About this task:
In the records below, find the line that contains "EventTypeContentType", then write out that line and each one after it exactly, up to and including the last.

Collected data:
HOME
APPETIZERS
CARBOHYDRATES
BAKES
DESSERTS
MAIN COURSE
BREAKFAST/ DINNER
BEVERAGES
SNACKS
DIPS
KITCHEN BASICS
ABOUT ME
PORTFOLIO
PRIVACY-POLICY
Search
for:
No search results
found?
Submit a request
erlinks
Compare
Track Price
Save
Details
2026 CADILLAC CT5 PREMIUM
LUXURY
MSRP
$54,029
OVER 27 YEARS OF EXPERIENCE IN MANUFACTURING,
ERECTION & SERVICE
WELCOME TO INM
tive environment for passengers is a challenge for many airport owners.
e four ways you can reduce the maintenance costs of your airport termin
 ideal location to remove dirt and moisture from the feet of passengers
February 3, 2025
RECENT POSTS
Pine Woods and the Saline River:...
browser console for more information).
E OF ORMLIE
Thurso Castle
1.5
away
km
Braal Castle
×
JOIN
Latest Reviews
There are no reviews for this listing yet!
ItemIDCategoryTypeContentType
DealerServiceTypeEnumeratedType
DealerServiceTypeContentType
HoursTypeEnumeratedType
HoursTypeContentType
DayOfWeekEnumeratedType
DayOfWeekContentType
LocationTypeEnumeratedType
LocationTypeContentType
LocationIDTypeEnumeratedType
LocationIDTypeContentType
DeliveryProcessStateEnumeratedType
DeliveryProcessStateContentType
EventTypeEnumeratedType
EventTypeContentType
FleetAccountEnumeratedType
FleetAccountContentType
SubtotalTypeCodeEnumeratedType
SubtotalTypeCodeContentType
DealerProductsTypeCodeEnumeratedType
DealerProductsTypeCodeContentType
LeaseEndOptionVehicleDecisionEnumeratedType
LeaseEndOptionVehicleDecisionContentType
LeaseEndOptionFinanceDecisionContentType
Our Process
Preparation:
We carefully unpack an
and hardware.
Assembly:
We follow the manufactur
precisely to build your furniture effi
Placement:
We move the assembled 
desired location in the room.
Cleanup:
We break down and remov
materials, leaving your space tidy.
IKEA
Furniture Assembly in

Answer for this exercise:
EventTypeContentType
FleetAccountEnumeratedType
FleetAccountContentType
SubtotalTypeCodeEnumeratedType
SubtotalTypeCodeContentType
DealerProductsTypeCodeEnumeratedType
DealerProductsTypeCodeContentType
LeaseEndOptionVehicleDecisionEnumeratedType
LeaseEndOptionVehicleDecisionContentType
LeaseEndOptionFinanceDecisionContentType
Our Process
Preparation:
We carefully unpack an
and hardware.
Assembly:
We follow the manufactur
precisely to build your furniture effi
Placement:
We move the assembled 
desired location in the room.
Cleanup:
We break down and remov
materials, leaving your space tidy.
IKEA
Furniture Assembly in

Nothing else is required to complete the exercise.